Rudyard Kipling was born in Mumbai (then Bombay) and lived in India for some years working in newspapers as he wrote his books. The Pench forest in India’s central state of Madhya Pradesh inspired him to create the setting for the adventures of Mowgli, a boy raised in the jungle by wolves. India also fired his imagination for some of his other popular books which were turned into major Hollywood movies. These include 1939’s Gunga Din, starring Cary Grant, 1950’s Kim, starring Errol Flynn and 1975’s The Man Who Would Be King, starring Michael Caine and Sean Connery.
“Even though the book was originally written in English, The Jungle Book is an Indian story at heart,” says Khan. “Also, its overall theme of good winning over evil is universal, which is seen in other cultures.”
In addition to the star appeal of the Bollywood talent associated with the Hindi version, Disney India also cashed in on the popularity of a Japanese anime television series, which aired in 1993 on state broadcaster Doordarshan, dubbed in Hindi. Jungle Book: The Adventures of Mowgli (or Jungle Book Shonen Mowgli in Japanese) from Nippon Animation featured a specially composed Hindi title song which became very popular and went on to define the childhood of a generation growing up ahead of the deluge of satellite television channels that started to unfurl towards the mid-nineties.
The song — “Jungle Jungle Baat Chali Hai” (loosely translated as “there is a story going around in the jungles”) —had a similar impact as the classic “The Bare Necessities” from Disney’s iconic 1967 animated version of Kipling’s stories.
Well-known composer and film-maker Vishal Bhardwaj and veteran lyricist Gulzar, who both worked on the original song for the series, re-recorded the track to give it a more contemporary flavor. While it doesn’t appear in the film’s Hindi dubbed version, the song is featured in a promo video as part of the film’s marketing push which has garnered over 3.8 million views on YouTube.
“The idea was never to take away from the original mood of the song, so nostalgia, playfulness, innocence and magic were still an intrinsic part of the new version,” says Disney India, vp – studios, Amrita Pandey.
In another connection, actor Nana Patekar, who voiced Sher Khan in the TV series, reprised his role for the Hindi version of the film.
Khan, 49, says he was not too aware of the series, but he does remember the song. “It is a song which stays in people’s minds and has a long life. It can keep entertaining us for time to come.”
As exclusively reported by THR, Disney is in negotiations with Favreau and writer Justin Marks to reteam for a Jungle Book sequel given the abundance of original material from Kipling’s novels.

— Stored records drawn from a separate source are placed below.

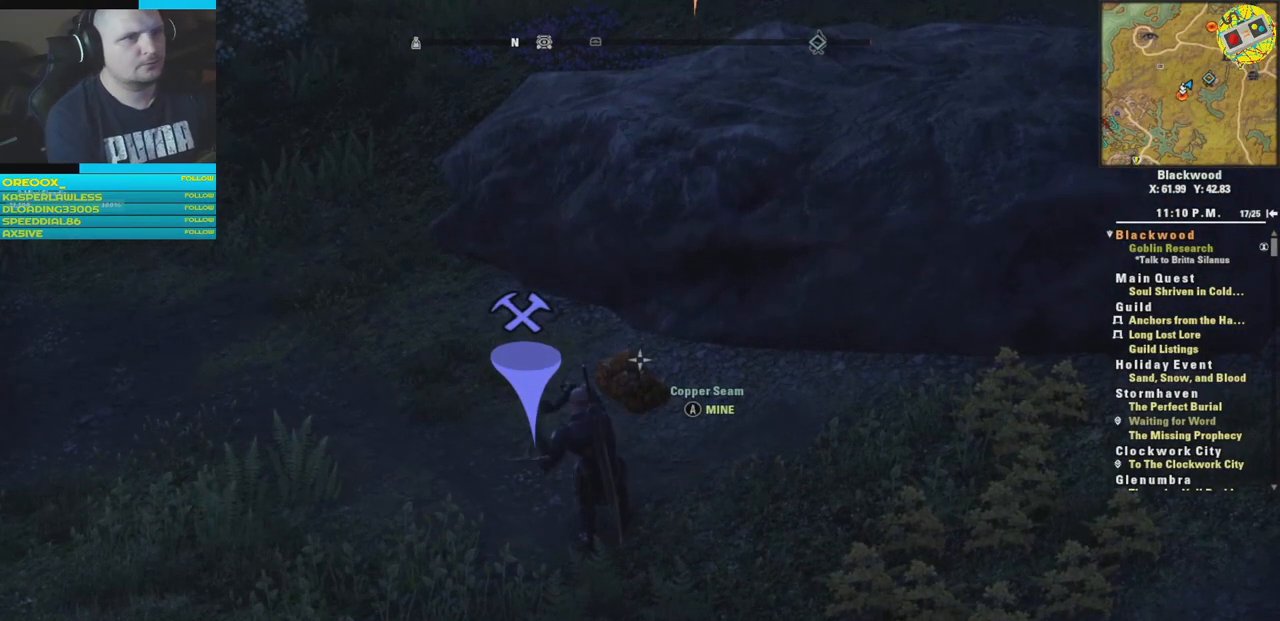
{"buttons": [], "left_stick": "center", "right_stick": "center", "events": []}
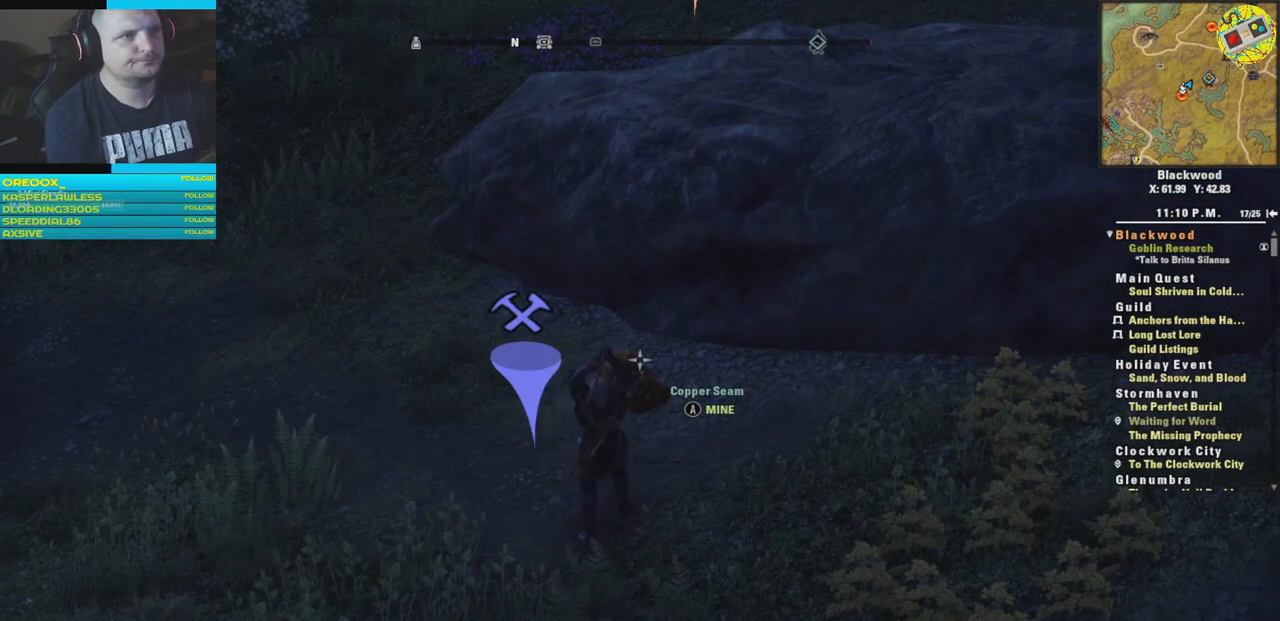
{"buttons": [], "left_stick": "right", "right_stick": "right", "events": [[467, "left_stick", "right"], [500, "right_stick", "right"]]}
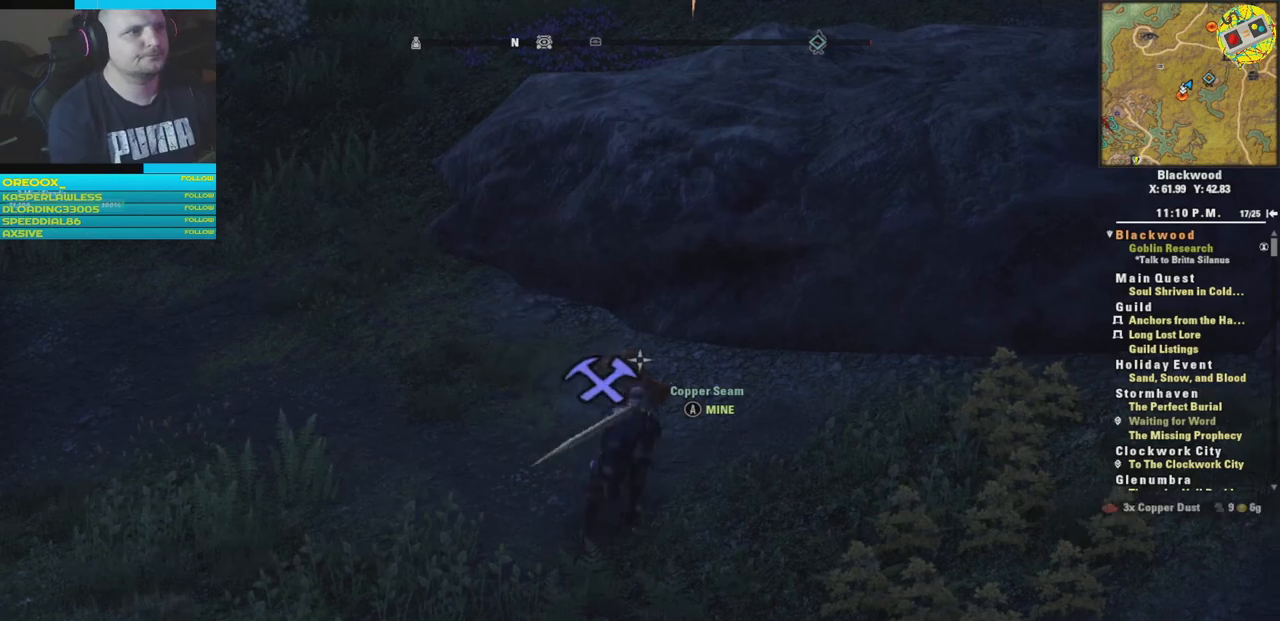
{"buttons": [], "left_stick": "up-right", "right_stick": "up-right", "events": [[217, "left_stick", "up-right"], [350, "right_stick", "up-right"]]}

Until Mowgli returns to the big screen, Favreau has another Indian connection: his 2014 title Chef, in which he starred as a professional chef who quits his job to run his own food truck in Los Angeles, is getting a Bollywood remake. The new film is currently in production with actor Saif Ali Khan in the role played by Favreau.
“I’m excited to see how this personal film translates to the Indian culture,” Favreau said in a statement while announcing the remake. “The themes of food, music and family should resonate well.”